## WORK REQUEST
Search the data below for "editing"; list each line that holds it.

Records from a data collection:
☆ ☆ ☆ ☆ ☆ ☆ ☆

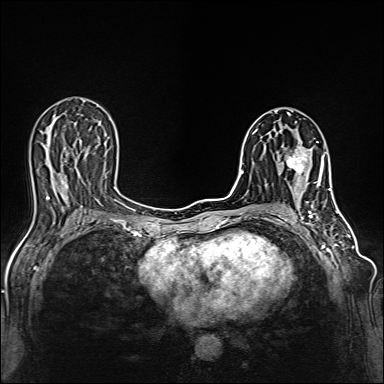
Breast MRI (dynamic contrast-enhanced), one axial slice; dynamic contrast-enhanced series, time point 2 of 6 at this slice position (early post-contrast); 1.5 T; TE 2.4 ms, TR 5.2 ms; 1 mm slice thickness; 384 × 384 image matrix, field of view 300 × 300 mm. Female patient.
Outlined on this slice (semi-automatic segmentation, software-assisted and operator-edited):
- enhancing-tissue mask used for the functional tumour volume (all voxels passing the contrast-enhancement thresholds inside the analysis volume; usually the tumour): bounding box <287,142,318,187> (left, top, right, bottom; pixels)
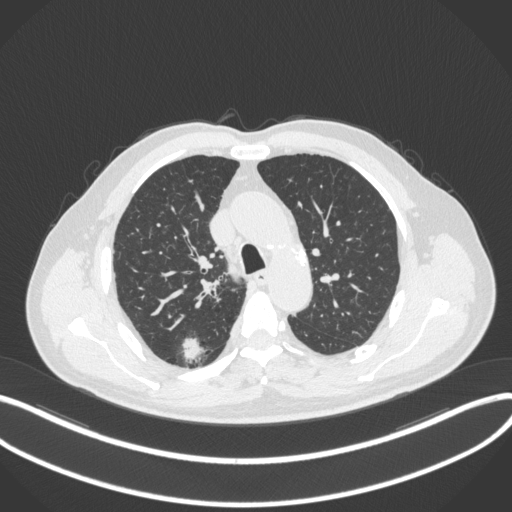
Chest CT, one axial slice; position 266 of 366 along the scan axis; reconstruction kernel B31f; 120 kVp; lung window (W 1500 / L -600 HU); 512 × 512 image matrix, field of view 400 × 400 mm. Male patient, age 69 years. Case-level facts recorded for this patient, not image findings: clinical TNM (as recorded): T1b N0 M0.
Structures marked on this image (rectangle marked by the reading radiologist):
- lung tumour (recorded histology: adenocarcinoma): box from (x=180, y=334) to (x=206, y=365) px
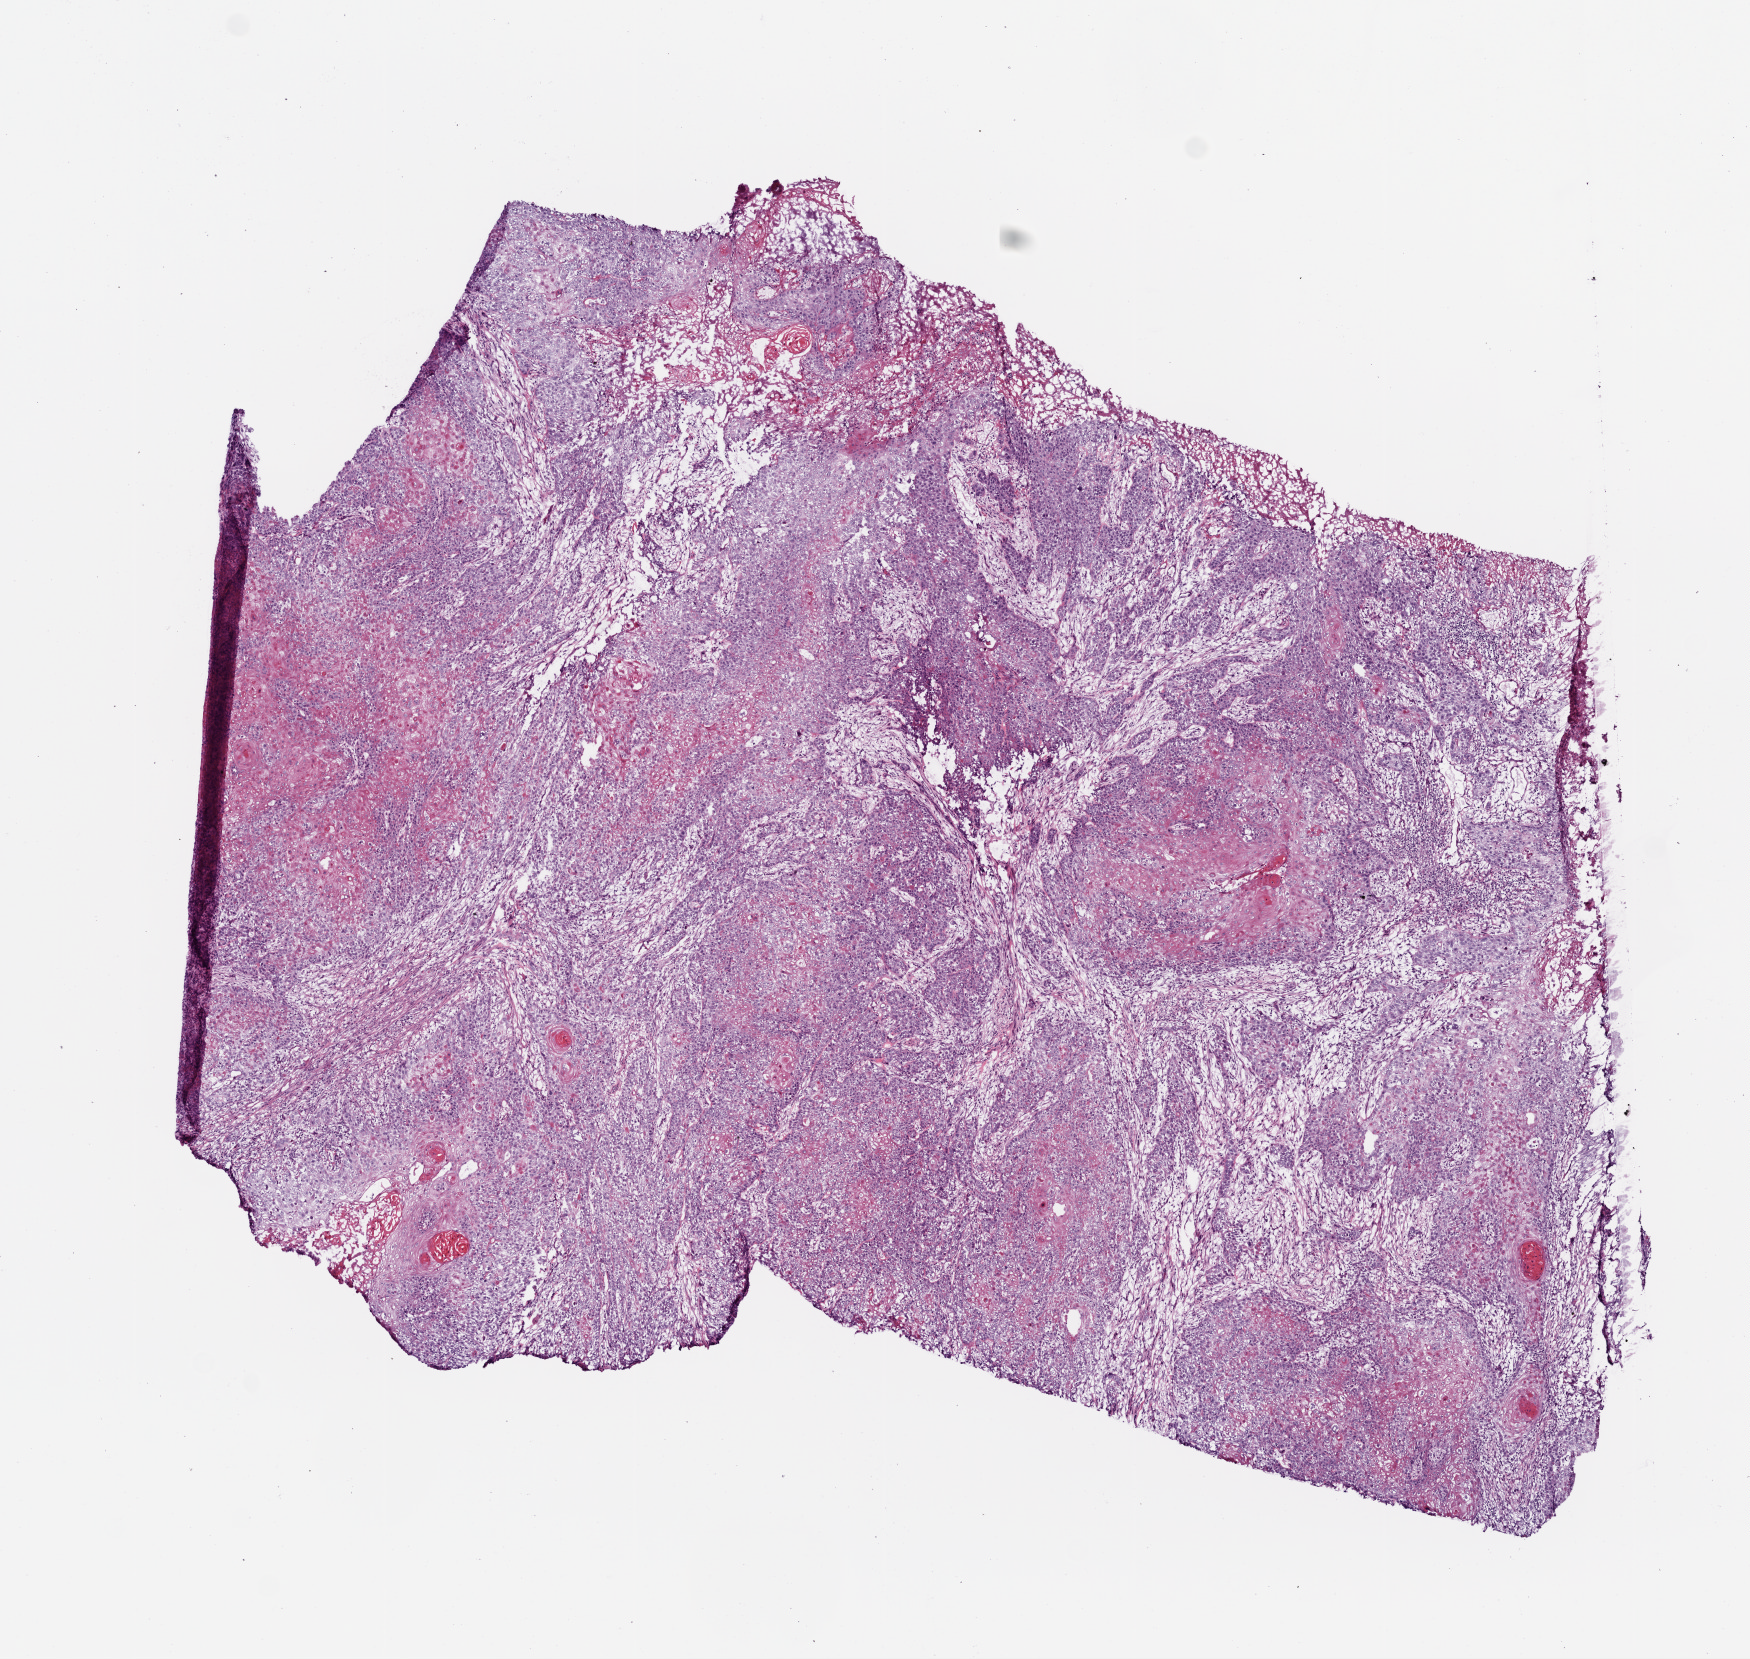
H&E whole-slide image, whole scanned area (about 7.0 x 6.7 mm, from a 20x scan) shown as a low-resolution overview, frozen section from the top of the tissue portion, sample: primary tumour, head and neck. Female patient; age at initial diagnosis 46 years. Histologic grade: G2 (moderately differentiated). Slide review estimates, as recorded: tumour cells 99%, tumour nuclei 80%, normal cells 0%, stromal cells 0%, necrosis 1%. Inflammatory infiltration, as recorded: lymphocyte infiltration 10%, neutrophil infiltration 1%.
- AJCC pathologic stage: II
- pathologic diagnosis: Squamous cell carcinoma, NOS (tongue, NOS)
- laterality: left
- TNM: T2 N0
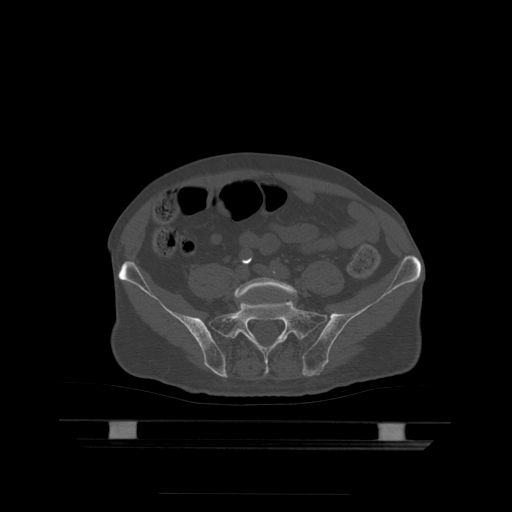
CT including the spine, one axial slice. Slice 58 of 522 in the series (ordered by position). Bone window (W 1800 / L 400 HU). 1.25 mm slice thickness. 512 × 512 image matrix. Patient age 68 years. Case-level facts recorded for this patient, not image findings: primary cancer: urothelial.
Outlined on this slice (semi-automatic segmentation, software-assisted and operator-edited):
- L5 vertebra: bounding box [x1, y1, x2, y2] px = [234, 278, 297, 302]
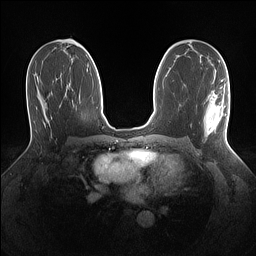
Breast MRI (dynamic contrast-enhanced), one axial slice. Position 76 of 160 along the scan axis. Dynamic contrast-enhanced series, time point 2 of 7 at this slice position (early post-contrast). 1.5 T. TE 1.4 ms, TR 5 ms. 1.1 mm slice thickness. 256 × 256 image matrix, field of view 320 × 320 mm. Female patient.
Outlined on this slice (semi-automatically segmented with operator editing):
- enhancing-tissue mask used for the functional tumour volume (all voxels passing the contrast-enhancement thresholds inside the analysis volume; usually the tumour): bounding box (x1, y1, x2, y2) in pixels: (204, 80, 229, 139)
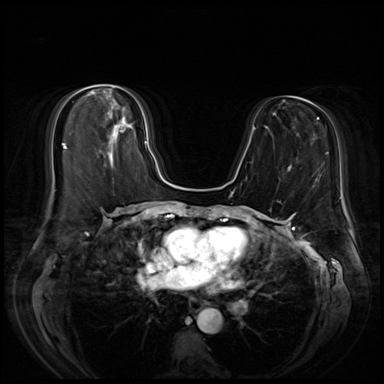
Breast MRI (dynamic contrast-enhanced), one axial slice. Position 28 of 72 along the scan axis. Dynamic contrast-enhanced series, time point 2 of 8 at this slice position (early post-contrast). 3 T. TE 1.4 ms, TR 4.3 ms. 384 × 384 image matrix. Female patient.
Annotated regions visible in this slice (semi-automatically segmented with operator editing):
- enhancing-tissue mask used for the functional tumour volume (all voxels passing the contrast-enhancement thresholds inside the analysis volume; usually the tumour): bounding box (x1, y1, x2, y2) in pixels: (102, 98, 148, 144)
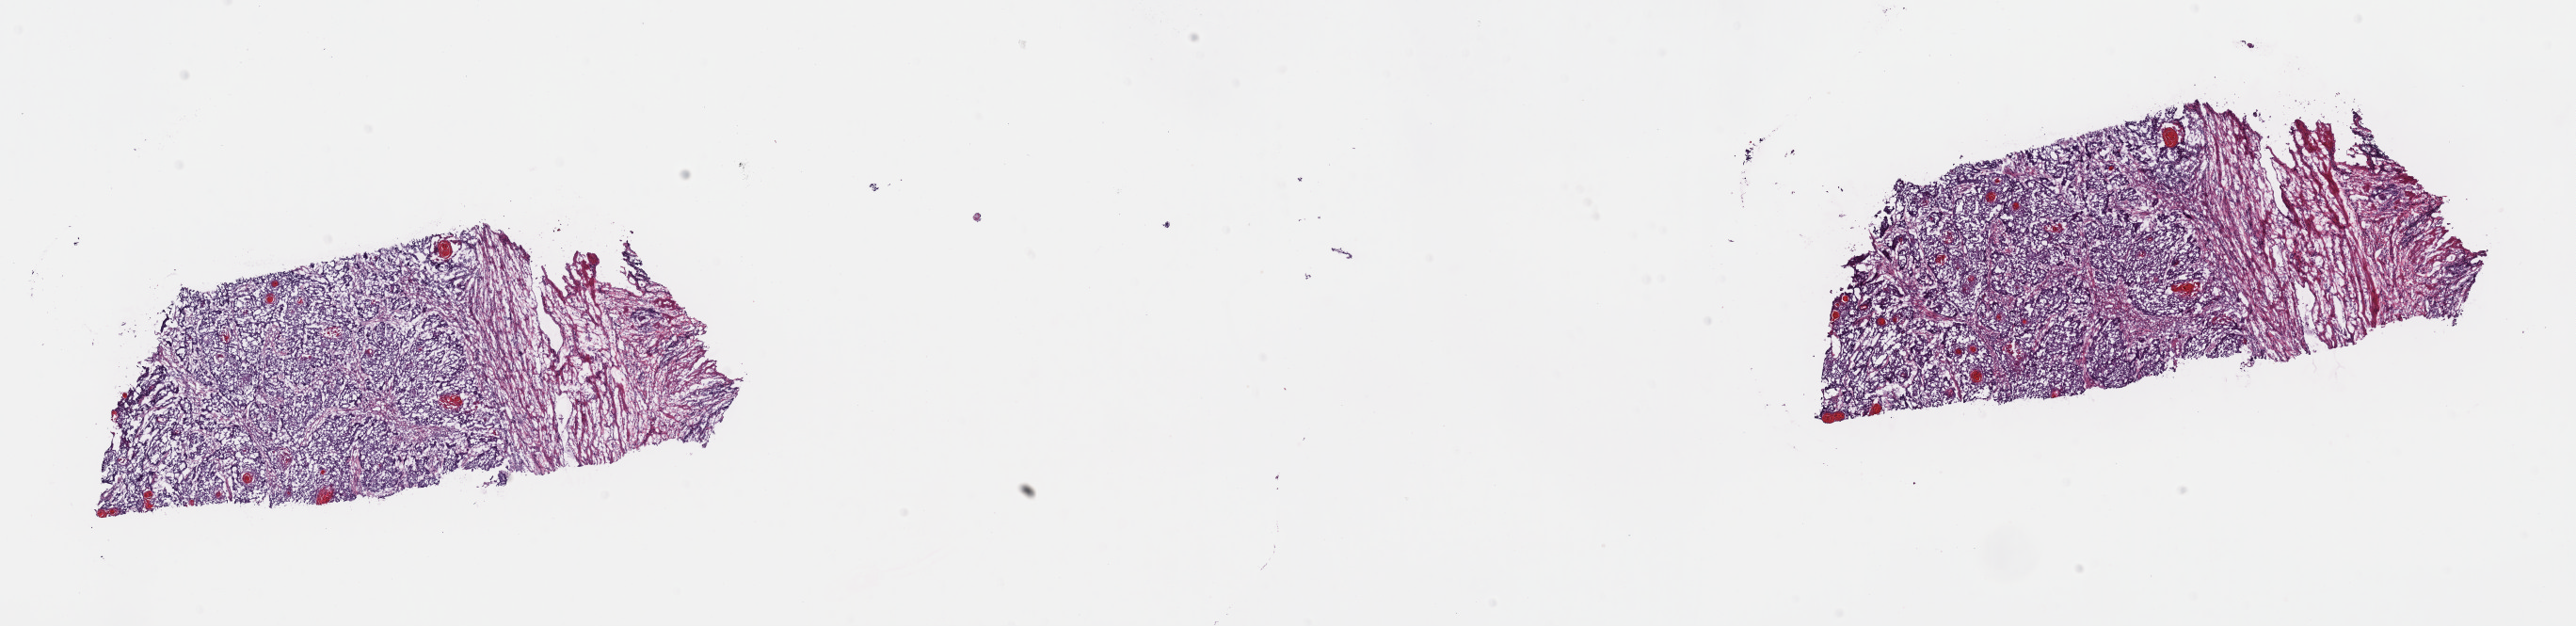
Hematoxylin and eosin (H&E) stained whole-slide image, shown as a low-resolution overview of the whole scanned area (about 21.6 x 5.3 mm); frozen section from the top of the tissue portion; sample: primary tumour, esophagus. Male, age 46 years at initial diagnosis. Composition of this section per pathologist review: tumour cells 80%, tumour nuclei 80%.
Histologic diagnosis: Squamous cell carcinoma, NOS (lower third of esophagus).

☆ ☆ ☆ ☆ ☆ ☆ ☆

## REPLY TO THE EXERCISE
Outlined on this slice (semi-automatically segmented with operator editing):
Annotated regions visible in this slice (semi-automatically segmented with operator editing):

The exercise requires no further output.